One thing that none of us - fishermen or charter clients - can adapt to is the overfishing and depletion of the herring stock. Atlantic herring has been the main forage fish for nearly all species, especially the tuna and striped bass I rely on. All is not well with herring populations, and the time to take precautionary action is long overdue. Independent regional fishery scientists, who are legally charged with advising the government, have spoken in one voice that we need to back off of the herring stock immediately. 


Small boat fishermen like me have been sounding the alarm about the herring stock for years, especially on Nantucket Shoals, and trying to convince fisheries managers that the creation of an industrialized, midwater trawl herring fleet in our local waters was a big mistake. These giant ships are just like the foreign fleets that plundered these waters and nearly wiped out herring populations once before, in the late 1970s. Recovery took more than a decade, and for some reason we promptly invited other industrial ships in to fish in our waters again.

Industrial midwater trawlers drag a giant mesh net for herring, usually behind two boats in a practice called pair trawling. Most nations either ban the practice or push it far offshore. But we have experienced a “bait and switch’’ with this fishery. This fleet was supposedly created to work offshore on a large and robust body of herring on Georges Bank. But instead, it has gradually taken over sensitive inshore areas.
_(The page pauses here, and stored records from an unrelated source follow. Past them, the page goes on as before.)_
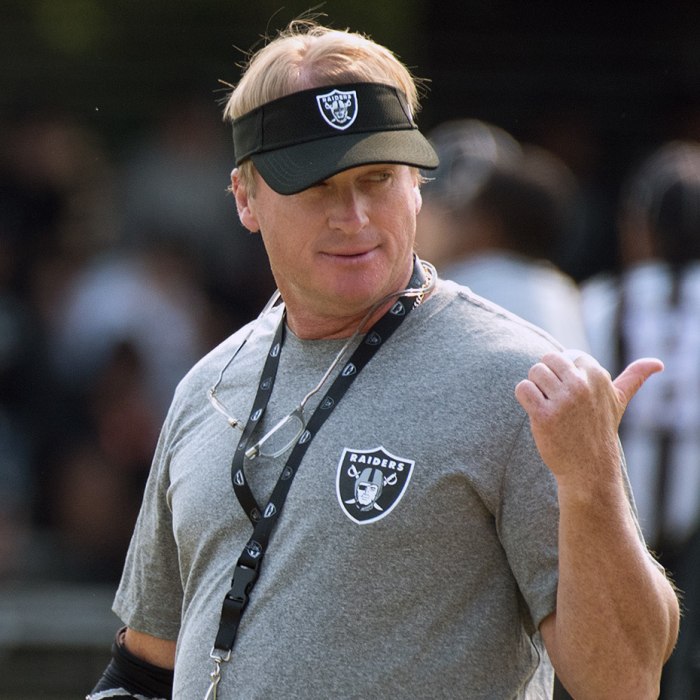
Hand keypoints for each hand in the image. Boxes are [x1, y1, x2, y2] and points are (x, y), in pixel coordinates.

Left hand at [514, 351, 663, 482]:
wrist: (588, 469)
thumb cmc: (600, 431)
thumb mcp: (619, 401)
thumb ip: (634, 378)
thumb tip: (657, 364)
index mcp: (598, 376)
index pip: (567, 355)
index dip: (565, 373)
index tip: (574, 394)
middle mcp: (581, 385)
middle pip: (547, 360)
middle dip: (546, 376)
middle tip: (555, 398)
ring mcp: (563, 400)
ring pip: (534, 372)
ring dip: (535, 387)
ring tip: (547, 405)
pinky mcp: (544, 415)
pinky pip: (523, 389)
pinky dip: (524, 397)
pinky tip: (535, 410)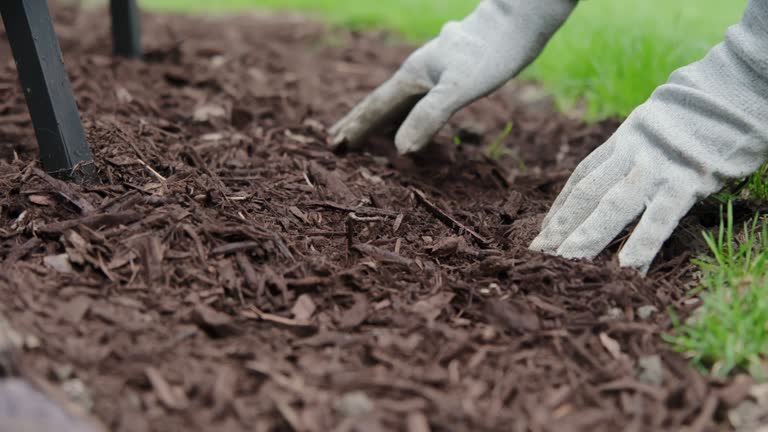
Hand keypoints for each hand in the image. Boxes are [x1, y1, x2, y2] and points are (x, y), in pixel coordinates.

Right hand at [330, 0, 574, 153]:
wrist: (518, 22)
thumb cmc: (489, 53)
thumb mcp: (458, 89)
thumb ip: (429, 116)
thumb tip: (400, 150)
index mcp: (412, 77)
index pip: (375, 108)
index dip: (355, 129)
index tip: (334, 148)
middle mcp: (417, 73)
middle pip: (380, 103)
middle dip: (358, 124)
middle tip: (335, 142)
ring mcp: (433, 73)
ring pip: (397, 101)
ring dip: (378, 120)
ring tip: (365, 134)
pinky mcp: (450, 74)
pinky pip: (416, 100)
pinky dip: (404, 114)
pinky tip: (410, 117)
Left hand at [530, 0, 767, 273]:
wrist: (734, 89)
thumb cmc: (698, 116)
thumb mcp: (654, 127)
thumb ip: (633, 153)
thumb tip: (616, 178)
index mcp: (622, 140)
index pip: (581, 178)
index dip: (560, 207)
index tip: (544, 232)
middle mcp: (631, 153)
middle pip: (587, 194)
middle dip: (562, 226)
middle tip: (538, 255)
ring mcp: (656, 167)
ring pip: (612, 206)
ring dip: (587, 237)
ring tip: (566, 264)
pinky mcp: (685, 181)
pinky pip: (657, 220)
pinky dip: (639, 247)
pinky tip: (624, 270)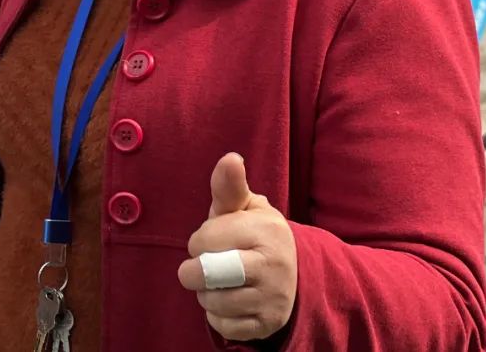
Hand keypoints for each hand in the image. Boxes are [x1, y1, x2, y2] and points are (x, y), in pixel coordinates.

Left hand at [177, 153, 297, 341]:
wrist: (292, 274)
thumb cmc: (252, 233)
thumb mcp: (243, 207)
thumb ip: (229, 186)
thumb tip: (230, 158)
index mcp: (267, 231)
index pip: (206, 239)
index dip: (199, 240)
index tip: (209, 240)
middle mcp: (274, 266)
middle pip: (209, 273)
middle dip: (193, 271)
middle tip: (199, 266)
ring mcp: (273, 298)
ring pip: (213, 302)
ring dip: (205, 293)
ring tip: (216, 282)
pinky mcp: (268, 325)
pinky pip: (223, 326)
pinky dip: (216, 316)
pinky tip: (228, 301)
Administrators even gerrymandered management boundaries a few years ago to redefine the offshore fishery to include waters just off Chatham, as well as a huge swath of Nantucket Shoals and the Great South Channel east of Nantucket that used to be considered inshore herring grounds.
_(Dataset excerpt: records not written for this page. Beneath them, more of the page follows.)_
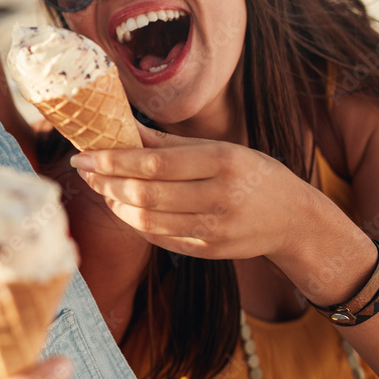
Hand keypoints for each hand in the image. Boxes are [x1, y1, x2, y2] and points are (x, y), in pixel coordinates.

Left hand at [69, 123, 317, 263]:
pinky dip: (134, 223)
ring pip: (146, 221)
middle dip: (106, 182)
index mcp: (222, 161)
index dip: (113, 160)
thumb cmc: (251, 174)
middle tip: (83, 170)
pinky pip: (159, 239)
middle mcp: (219, 197)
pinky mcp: (209, 251)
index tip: (83, 154)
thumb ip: (168, 142)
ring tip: (100, 188)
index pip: (154, 162)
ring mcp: (214, 229)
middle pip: (145, 194)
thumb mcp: (218, 148)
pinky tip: (123, 208)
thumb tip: (122, 126)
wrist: (294, 219)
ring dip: (114, 204)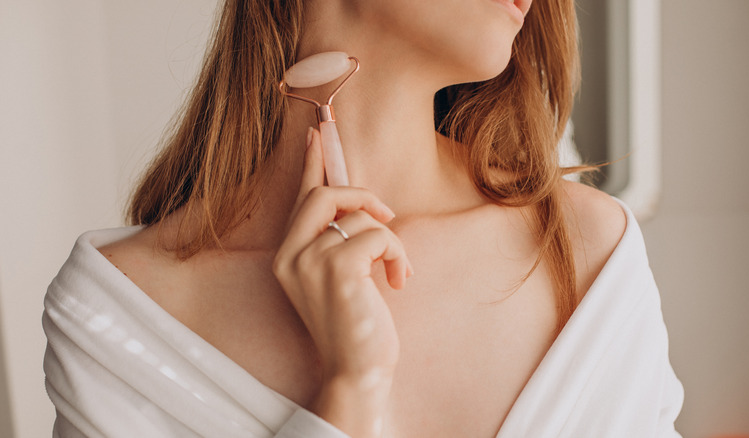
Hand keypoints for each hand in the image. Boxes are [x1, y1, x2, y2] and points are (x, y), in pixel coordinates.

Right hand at [272, 127, 411, 435]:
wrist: (358, 371)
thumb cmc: (355, 324)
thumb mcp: (341, 276)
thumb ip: (339, 239)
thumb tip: (359, 205)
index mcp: (287, 255)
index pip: (299, 198)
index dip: (312, 163)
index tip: (319, 132)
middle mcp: (288, 255)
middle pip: (323, 195)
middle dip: (362, 195)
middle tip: (387, 214)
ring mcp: (308, 262)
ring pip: (359, 217)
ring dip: (391, 240)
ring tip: (396, 271)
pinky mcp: (335, 269)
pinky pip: (377, 234)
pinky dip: (396, 253)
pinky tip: (398, 280)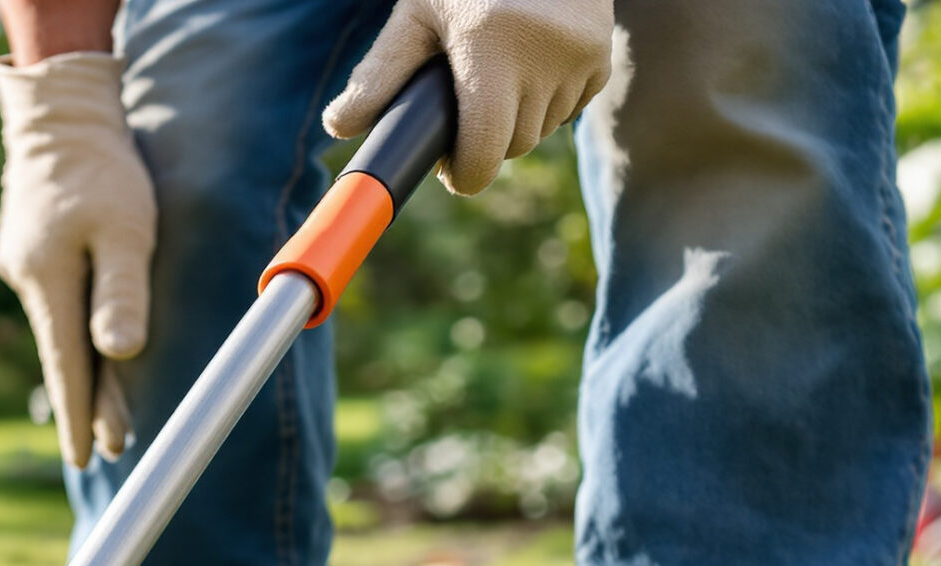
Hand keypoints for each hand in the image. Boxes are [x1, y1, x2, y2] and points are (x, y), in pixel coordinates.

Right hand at [0, 51, 154, 468]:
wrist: (58, 115)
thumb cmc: (101, 169)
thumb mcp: (126, 227)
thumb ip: (121, 291)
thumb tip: (117, 353)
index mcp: (49, 282)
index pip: (67, 367)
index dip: (80, 417)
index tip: (87, 460)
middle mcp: (28, 281)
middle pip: (64, 355)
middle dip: (91, 403)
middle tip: (115, 447)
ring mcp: (23, 267)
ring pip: (61, 328)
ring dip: (85, 366)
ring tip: (112, 408)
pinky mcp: (29, 253)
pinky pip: (58, 301)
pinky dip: (76, 326)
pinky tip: (90, 340)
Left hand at [323, 0, 612, 193]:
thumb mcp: (417, 13)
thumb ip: (379, 72)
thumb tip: (338, 127)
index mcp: (491, 45)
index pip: (484, 151)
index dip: (464, 173)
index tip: (450, 170)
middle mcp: (544, 53)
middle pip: (513, 146)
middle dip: (485, 143)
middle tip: (463, 118)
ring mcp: (582, 55)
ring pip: (543, 130)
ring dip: (517, 122)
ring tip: (494, 84)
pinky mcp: (603, 55)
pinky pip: (571, 108)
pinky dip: (548, 101)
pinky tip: (529, 68)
So it’s no surprise that in addition to that independent scientific review calling for an overall reduction in herring quotas of 40 percent, another government panel has found that the critical inshore component of the herring stock, the one that sustains my livelihood, has been chronically overfished and is also in need of precautionary cuts. The warning is loud and clear. Two groups of scientists, two approaches, one scientific conclusion: Cut the quotas or risk the depletion of the number one forage food for the fish and marine mammals of New England.

The New England Fishery Management Council and the National Marine Fisheries Service are charged with endorsing and implementing this science. The law is clear that the science must be followed, but these organizations are under a lot of political pressure to avoid precautionary reductions. A council committee already voted to include an option to completely ignore one of them. The council should step away from that slippery slope and mandate the reduced quotas recommended by the scientists to ensure a sustainable biomass of herring. The fisheries service must, in turn, implement that decision as the law requires.

Some say that these scientific warnings are based on “bad science.’’ On the contrary, the science is solid and the most recent scientific analyses have confirmed three things: a continuing downward trend in herring biomass, too much pressure on the inshore component, and a consistent tendency to overestimate the population’s health in the past. These things, especially the latter, have led government scientists to conclude that there is enough uncertainty about the size of the biomass that quota reductions are needed. To be clear: this uncertainty is not the same as bad science.

At its meeting tomorrow, the council must adopt the quota reductions as proposed by the scientists in order to ensure healthy and sustainable herring populations. The council must also prioritize completion of a comprehensive catch-monitoring program for the herring fishery, so we can get rid of this uncertainty.

Peter Kaizer is captain of F/V Althea K out of Nantucket, and a member of the Cape Cod Commercial Hook Fishermen’s Association.